(Beginning of Record extracts)

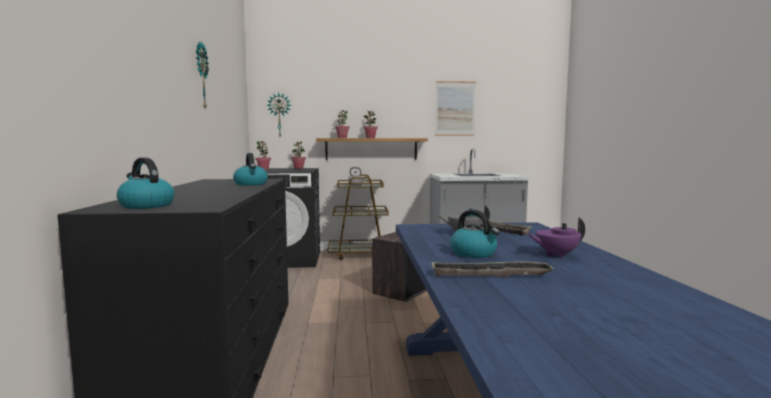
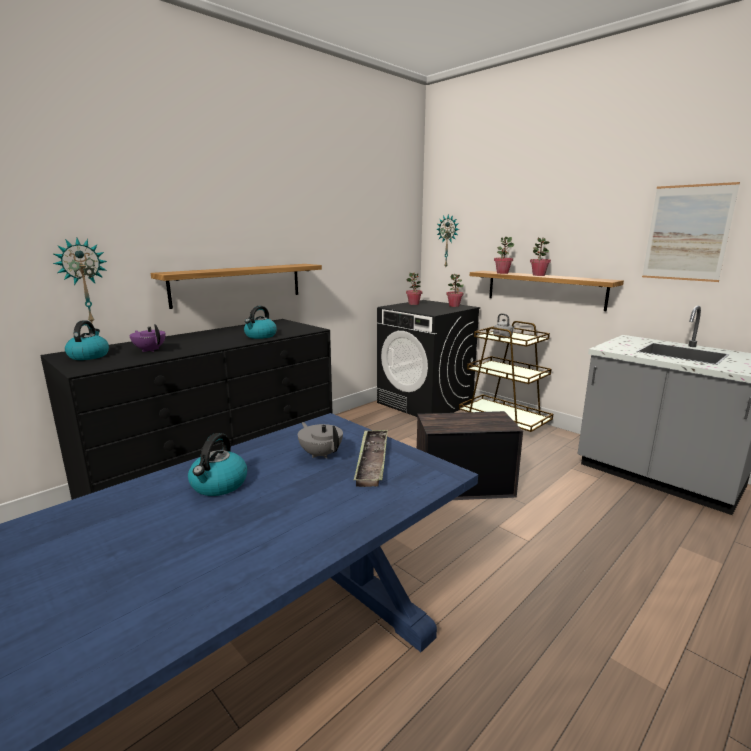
camera: 50 degrees right, 10 degrees up
wall clock [196,41,209,108] -> wall clock moved to [53,237,107,323]
tray [431,261,555,277] -> none
purple teapot [528,217,585,257] -> purple teapot moved to [129,324,166,352]
none -> shelf [150,264,322,309]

(End of Record extracts)

* **What you are asked to do**: Transcribe the preceding listing in its entirety and with exact wording, leaving out pictures.

* **Result**:
camera: 50 degrees right, 10 degrees up
wall clock [196,41,209,108] -> wall clock moved to [53,237,107,323]
tray [431,261,555,277] -> none
purple teapot [528,217,585,257] -> purple teapot moved to [129,324,166,352]
none -> shelf [150,264,322,309]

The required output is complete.